Von der Redaktion
Es gibt Tage und Ereignisse, die sich aufgrund ihrer Bedeutung in das öffentliche Bewußtsein einprägen. Der zweite Weihnachtstag des Jahres 2004 ist ein solches Datum. In den Morgenstunden des 26. Dezembers Ortszeit breitete sich ein gewaltiger Tsunami in den Gewässern Südasiens aus, ausgelöst durch das stärkste Erdbeben seit 40 Jahren. Als dieser Tag wenige Stunden später für die Menschen in Europa begann, lagen bereits knappe Meldungen über diese gewaltige Naturkatastrophe des neuen Jahrhunderts vor.
Das volle Ausmaß der Zerstörung und das Leiden so vieler Menschen wurden sozusagen zeitversetzt bekannt. Damit begannen die großen Kontraste, die den Riesentsunami begleiteten. Aus Gebieten wie den von Europäern bevorzugten Stränden Thailands gab es bald Fernsehbilder, aus entlegenen oder rückständigen Regionen dauerte es Tage, bis man einen Eindruck von der dortigen Not bekam.
Verletzte und verstörte Urlauber wollten möglichst bald nach Hause fliegen. Andere hatten sich für eine Fortsetzung ihres Urlaubs entschieden. So sah man eine Woche nach der Katastrophe wieder sich sonnende Europäer am Strand in Thailand, während man in der Nähe mit Planierraupen und Baggern die Trümmer beseitigte. Europäische Gerichtsmediziner flogen nach Bangkok, um bei der Identifizierung der Toten zu helfen. Zeitgleich begrüßte der thailändische Ministerpräsident persönlich die ersten neuen Touristen im Land, und sein Innenminister gab bekannt, wie viele Bars und Lokale in den Tagen nach der Flutwelle in den betroffenen Gebieten wieder geöffnet hatten.

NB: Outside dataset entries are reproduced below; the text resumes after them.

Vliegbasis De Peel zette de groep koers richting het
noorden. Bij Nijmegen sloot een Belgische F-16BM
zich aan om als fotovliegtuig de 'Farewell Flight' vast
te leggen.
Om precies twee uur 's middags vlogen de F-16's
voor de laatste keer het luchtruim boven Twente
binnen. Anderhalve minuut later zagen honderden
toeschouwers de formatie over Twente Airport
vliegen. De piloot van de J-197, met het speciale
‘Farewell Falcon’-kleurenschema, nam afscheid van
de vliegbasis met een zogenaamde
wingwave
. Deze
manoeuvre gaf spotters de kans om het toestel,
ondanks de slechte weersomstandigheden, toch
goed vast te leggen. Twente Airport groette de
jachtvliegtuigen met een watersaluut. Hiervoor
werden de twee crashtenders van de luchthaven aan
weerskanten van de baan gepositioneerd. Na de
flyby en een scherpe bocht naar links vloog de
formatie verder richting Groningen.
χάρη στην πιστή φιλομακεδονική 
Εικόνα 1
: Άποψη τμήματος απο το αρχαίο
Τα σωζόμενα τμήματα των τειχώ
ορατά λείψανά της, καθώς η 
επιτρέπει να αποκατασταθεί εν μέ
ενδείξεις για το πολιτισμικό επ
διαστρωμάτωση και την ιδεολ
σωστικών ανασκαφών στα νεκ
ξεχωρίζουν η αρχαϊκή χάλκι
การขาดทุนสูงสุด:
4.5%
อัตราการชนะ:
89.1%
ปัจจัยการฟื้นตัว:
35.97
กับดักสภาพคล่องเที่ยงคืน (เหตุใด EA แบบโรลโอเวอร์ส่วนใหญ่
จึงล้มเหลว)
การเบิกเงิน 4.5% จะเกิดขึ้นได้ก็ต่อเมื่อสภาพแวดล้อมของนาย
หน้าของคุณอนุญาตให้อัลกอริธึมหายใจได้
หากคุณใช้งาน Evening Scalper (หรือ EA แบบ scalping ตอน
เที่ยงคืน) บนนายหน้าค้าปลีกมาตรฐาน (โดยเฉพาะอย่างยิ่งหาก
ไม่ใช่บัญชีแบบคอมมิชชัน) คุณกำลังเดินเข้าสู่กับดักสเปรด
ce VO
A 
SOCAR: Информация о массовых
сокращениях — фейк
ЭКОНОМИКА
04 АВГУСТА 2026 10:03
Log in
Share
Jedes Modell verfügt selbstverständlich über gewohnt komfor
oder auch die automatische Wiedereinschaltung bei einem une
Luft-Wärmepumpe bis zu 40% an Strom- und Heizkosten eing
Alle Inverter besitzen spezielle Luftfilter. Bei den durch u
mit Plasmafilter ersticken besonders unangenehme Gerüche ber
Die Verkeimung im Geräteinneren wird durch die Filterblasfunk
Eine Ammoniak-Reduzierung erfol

Einer der interessantesten Kontraste hatte jedoch nichts mit Touristen zu tun, sondern mit der Bereitschaft zu helfen. Das Land, das mit mehr als 100 000 Personen die weitaus meisten Toten zu beklagen hatte, ist auch das Land mit der größten islamischen Bevölkerung der Welt: Indonesien. Über 85 Prozent der ca. 212 Millionen Indonesier sind Muslime. Es verwundert daher schon, daß mehr als eine Woche nach der katastrophalen Flutwelle islamische Länder wie Ägypten und Syrien – um einige zu nennen –, sich noch nicht zur Teilnahme am humanitären Einsatz für die Opfer des Tsunamis verpflichtet hatten. Unter den Nationen, die Gelder für die Rettungsaktion versprochen hatten, rangierten die großzügigsten islamischen Länder erst im Mittelfeld der Geberliste.
Die großzügigsten Geber hingegen sind bis auf Japan alles christliche Länder mit einem geringen muslimischen Bevölkerungsanteil. Einige mögen einwenden, daß es sich bei ihnen um die reichsten Länder der Erde handelt, und das stimmt. Die ölreichen Staaten des Nahen Osten sind jedoch nicht arm und haben anscheinend genügend Geld zur Sicherung des Komforts für ihre Führungsschicht und deren Familien.
Der Tsunami, der elf Länder Südasiens heimsuchte, traf alle. Er ignorierte religiöse, ethnische, politische und wirtschaftliche Unterschiede. Die Hilfsbereitschaft aller, anderen zu helfen, ganz gleich welcher Herkunft und welchen Standes die Opfer sind, ist lobenswert. Angesichts der Übermacht der Natur erkennt man die dringende Notwendigkeit der Zusammenarbeit und der Nächstenliebe. Wir freuen uns auf eine Welt, in der diese Eigenschaften selbstverständlich sind und nicht erst bei einer Naturkatastrophe angemahnt werden müssen.